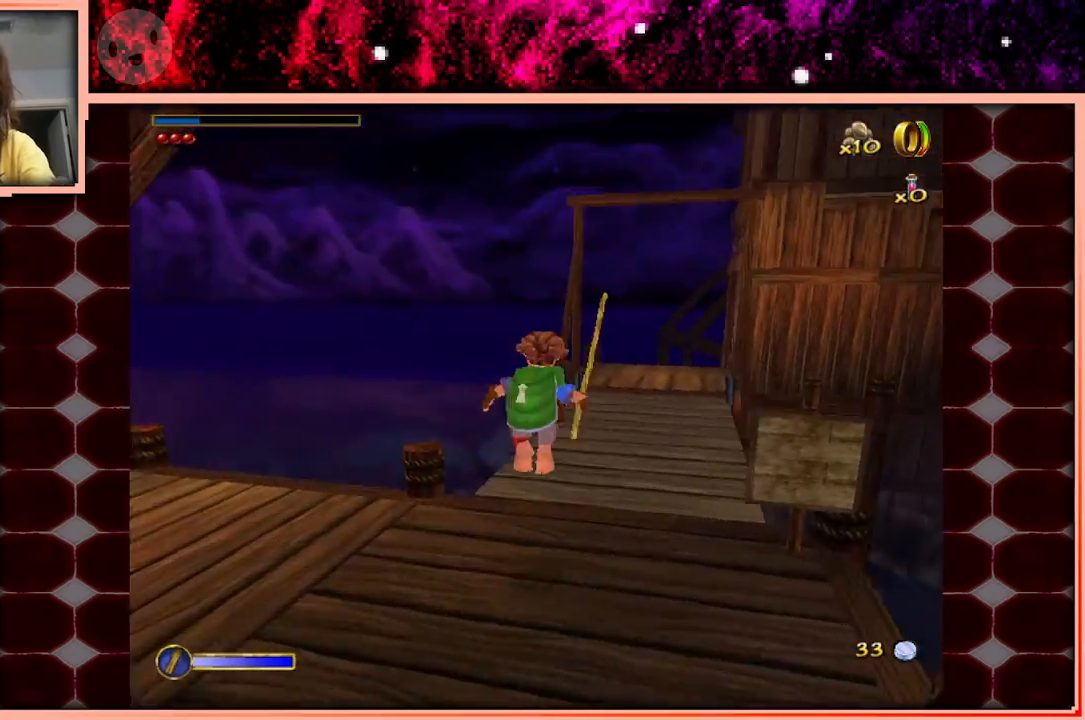
{"keys": ["w"], "events": [[17, "d", "down"], [350, "d", "up"]]}
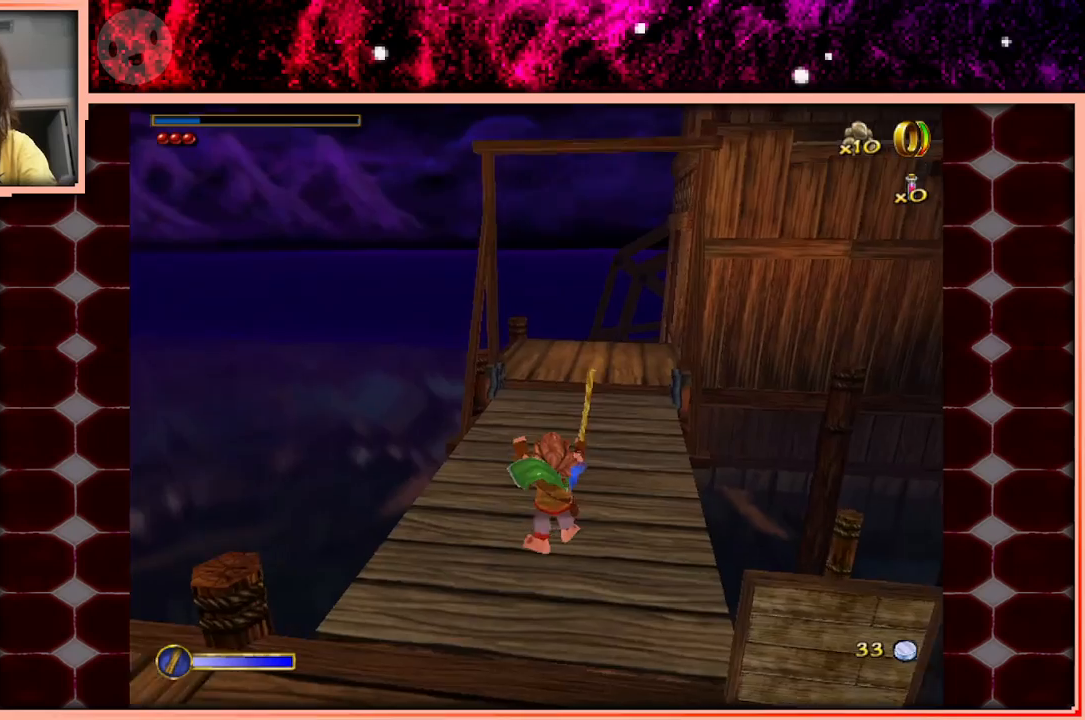
{"keys": ["w"], "events": [[133, "space", "down"], [267, "d", "down"], [267, "space", "up"], [417, "d", "up"]]}
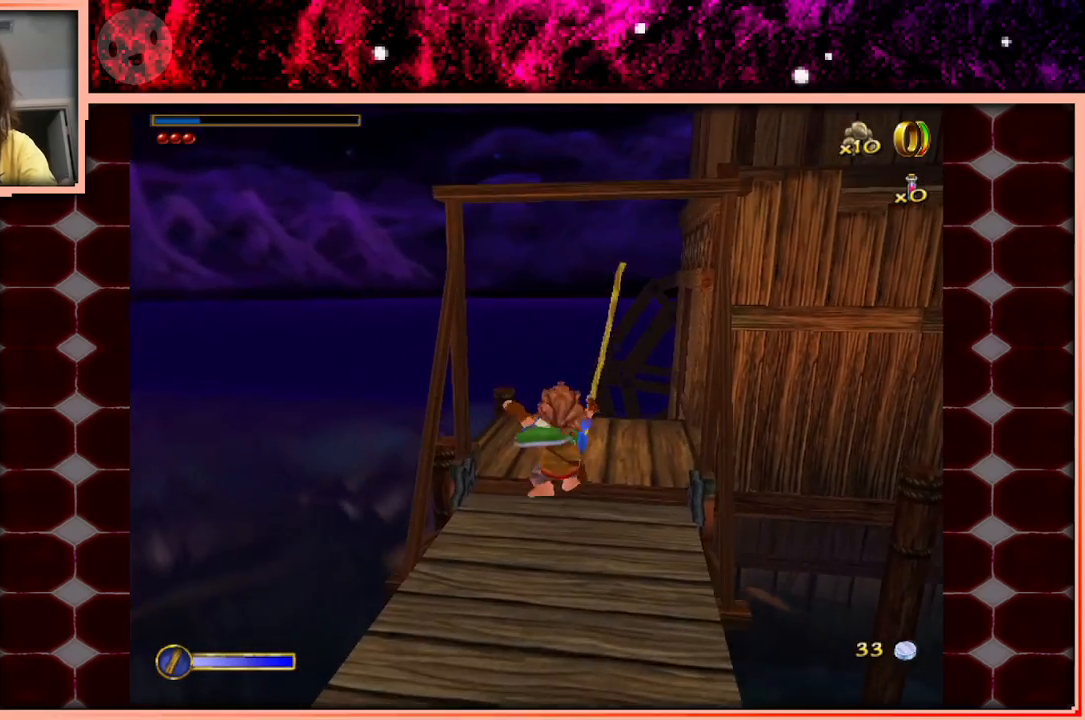
{"keys": ["space", "w"], "events": [[433, "space", "down"]]}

▶ TASK PROMPT: Please return every line of the material above that includes "space".

▶ WRITTEN RESPONSE:
{"keys": ["w"], "events": [[133, "space", "down"], [267, "d", "down"], [267, "space", "up"], [417, "d", "up"]]}
{"keys": ["space", "w"], "events": [[433, "space", "down"]]}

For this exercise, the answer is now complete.